What Pilates Taught Me: Lessons in Movement, Meaning, and Mastery
What Pilates Taught Me: Lessons in Movement, Meaning, and Mastery
Part 2: From the Round Pen to the Roll-Up – Deeper Lessons from the Pilates Life
After over two decades of teaching Pilates — and more than a decade of living and teaching on a working farm — I’ve discovered that the real lessons in movement go far beyond the mat.
In this two-part series, I’m sharing the insights I’ve written for wellness editors and platforms like Featured.com — now gathered in one place. These are the schoolhouse lessons, the ones I’ve learned from the body, the breath, the barn... and the clients who trusted me to help them rebuild.
These reflections aren’t just about fitness. They’re about alignment, awareness, and becoming whole again.
1. Unconventional Health Ritual
I’ve owned a Pilates studio for 23 years — and for 13 of those, I’ve also lived on a farm. My health rituals aren’t flashy, but they’ve kept me grounded: walking, the Roll-Up, horses... and honestly, too many pets.
Every morning I walk — past the barn, through the garden, breathing in rhythm. Then I do the Roll-Up — spine, breath, core. It’s one movement that releases dopamine, resets posture, and reminds me to start from center.
And the animals? Horses, dogs, chickens, cats — they keep me emotionally regulated. Petting a dog releases oxytocin, and I’ve been swimming in it for years.
This lifestyle — movement, animals, nature — has helped me stay healthy, intuitive, and regulated in a high-touch profession. It’s not a trend. It’s a rhythm.
2. Mind-Body Practice That Changed My Leadership
Conscious Contact — that’s the practice that changed everything for me.
It’s not just a method I teach in my retreats. It’s a daily mind-body ritual that blends Pilates, breath, and horse-guided communication. When I step into a round pen with a horse, everything tight and performative melts away. Horses don’t follow words — they follow energy. If I’m dysregulated, they won’t connect. If I’m grounded, they come close.
That feedback loop taught me how to lead with presence instead of pressure. In stressful moments — whether I’m teaching, negotiating, or managing a team — I return to my breath, my body, and the stillness I’ve practiced with the herd.
Leadership isn’t about control. It’s about coherence. And Conscious Contact gave me that compass.

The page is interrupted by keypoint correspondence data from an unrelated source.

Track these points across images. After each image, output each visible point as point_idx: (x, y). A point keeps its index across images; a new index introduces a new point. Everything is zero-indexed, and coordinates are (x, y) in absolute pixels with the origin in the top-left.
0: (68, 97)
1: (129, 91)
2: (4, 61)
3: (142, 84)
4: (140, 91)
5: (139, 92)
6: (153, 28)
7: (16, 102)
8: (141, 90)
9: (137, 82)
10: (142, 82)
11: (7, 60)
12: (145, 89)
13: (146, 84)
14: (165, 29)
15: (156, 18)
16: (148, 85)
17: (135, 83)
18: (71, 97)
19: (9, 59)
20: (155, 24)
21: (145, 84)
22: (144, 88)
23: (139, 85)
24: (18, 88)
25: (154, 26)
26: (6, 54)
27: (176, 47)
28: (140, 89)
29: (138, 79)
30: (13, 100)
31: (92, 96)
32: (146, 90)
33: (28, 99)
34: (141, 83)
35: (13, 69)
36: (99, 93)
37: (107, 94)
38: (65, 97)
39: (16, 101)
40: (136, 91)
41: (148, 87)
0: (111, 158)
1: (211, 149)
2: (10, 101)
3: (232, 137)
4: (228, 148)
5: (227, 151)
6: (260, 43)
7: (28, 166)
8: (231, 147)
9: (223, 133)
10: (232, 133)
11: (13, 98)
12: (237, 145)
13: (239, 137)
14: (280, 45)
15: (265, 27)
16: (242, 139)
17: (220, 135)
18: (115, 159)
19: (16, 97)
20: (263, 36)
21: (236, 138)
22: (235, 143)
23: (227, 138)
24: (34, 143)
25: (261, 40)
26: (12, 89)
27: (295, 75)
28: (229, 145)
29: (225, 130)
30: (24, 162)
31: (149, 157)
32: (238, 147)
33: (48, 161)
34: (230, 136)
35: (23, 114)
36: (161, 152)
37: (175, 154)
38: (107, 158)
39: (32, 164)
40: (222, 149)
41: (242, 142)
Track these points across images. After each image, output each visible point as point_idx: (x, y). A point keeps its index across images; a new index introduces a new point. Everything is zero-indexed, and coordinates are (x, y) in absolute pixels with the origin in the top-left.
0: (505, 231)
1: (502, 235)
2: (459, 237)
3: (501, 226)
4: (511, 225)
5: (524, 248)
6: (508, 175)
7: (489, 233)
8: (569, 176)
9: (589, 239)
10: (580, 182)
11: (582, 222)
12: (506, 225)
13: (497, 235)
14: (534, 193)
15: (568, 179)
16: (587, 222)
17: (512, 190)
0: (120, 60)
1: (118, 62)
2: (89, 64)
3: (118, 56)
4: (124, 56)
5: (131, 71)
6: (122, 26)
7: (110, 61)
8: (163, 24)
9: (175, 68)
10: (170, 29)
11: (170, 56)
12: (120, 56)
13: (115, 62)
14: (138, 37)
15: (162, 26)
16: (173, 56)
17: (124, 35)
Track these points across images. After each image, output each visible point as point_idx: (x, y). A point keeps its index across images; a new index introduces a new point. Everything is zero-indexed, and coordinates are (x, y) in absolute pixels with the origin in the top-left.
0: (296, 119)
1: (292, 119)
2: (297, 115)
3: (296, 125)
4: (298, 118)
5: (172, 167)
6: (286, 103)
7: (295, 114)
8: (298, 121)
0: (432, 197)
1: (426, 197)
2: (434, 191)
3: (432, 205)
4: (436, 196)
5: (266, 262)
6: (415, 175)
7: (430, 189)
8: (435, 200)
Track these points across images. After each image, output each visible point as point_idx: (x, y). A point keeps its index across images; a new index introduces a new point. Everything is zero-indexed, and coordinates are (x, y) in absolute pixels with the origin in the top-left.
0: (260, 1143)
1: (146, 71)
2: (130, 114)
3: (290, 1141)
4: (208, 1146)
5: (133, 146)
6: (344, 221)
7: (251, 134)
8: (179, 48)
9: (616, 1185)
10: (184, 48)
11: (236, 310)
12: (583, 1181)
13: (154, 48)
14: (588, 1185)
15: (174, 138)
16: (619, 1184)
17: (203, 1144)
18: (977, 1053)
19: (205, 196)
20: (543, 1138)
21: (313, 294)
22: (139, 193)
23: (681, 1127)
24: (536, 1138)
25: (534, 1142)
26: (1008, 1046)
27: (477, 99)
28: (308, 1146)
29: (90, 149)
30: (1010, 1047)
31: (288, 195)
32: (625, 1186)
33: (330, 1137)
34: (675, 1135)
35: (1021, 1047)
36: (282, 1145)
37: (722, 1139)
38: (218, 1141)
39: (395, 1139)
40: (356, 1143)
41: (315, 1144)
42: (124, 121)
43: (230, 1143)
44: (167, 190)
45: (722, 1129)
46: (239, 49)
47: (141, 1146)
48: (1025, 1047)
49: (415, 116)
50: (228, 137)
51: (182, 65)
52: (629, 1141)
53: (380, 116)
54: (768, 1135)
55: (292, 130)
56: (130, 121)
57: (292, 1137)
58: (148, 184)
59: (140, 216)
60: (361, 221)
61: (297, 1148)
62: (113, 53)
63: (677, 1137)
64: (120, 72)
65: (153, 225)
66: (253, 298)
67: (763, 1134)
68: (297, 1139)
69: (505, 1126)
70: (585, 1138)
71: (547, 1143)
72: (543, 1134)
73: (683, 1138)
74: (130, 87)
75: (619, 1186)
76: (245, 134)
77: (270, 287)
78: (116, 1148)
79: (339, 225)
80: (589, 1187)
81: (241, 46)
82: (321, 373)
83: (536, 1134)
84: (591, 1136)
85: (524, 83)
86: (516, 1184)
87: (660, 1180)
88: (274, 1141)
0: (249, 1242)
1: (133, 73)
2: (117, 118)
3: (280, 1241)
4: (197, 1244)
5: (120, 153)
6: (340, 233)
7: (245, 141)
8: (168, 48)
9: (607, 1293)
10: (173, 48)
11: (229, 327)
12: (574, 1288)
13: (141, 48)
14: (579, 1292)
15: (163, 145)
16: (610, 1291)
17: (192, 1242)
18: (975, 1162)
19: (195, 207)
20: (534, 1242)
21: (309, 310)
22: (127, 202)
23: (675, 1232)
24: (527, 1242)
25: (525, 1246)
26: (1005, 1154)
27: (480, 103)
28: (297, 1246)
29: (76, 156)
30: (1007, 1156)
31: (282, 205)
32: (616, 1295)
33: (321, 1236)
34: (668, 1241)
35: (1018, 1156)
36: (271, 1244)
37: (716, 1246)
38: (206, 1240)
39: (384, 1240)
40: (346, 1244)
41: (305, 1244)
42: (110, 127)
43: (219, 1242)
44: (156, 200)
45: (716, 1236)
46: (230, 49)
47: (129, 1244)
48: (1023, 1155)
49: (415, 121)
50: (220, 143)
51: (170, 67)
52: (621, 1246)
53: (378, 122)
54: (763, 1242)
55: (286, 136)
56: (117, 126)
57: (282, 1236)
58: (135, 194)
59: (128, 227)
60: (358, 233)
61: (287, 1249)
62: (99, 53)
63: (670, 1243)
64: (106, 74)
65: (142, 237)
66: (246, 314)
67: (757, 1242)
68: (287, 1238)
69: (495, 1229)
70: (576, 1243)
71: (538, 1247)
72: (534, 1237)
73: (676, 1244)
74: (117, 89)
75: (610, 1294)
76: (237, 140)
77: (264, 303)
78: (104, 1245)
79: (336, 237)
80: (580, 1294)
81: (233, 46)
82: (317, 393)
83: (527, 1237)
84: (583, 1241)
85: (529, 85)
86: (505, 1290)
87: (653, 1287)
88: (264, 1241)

3. Complementary Practices for a Balanced Routine
I often say: Pilates is the method, but movement is the prescription.
Outside the studio, I encourage my clients to walk, garden, and swim — activities that ground them, reconnect them to breath, and keep their bodies in motion without strain. I also assign 'homework': daily Roll-Ups, Bridges, and core activations. These simple tools keep the nervous system engaged and the powerhouse activated between sessions.
The goal is integration — not separation. When Pilates becomes the anchor and everyday life becomes the practice, that’s where real transformation happens. We’re not just building strong bodies in the studio — we’re building sustainable movement habits for life.
4. From Fitness to Pilates: The Shift That Changed Everything
Traditional fitness had me looking at the body superficially — isolate the big muscle groups, target them, build strength. But Pilates flipped that completely.
It taught me to see the body structurally, from the inside out. The biggest 'aha' is understanding the powerhouse — the center of gravity, where all true movement begins. That includes the transverse abdominis, diaphragm, pelvic floor, and inner thighs — not just abs, but deep stabilizers that organize the entire system.
Once you learn to teach from that place, you stop chasing muscles and start creating integration. Pilates builds more than strength. It develops the 4 S’s — strength, stretch, stamina, and stability. It’s not one-dimensional. It’s a living system.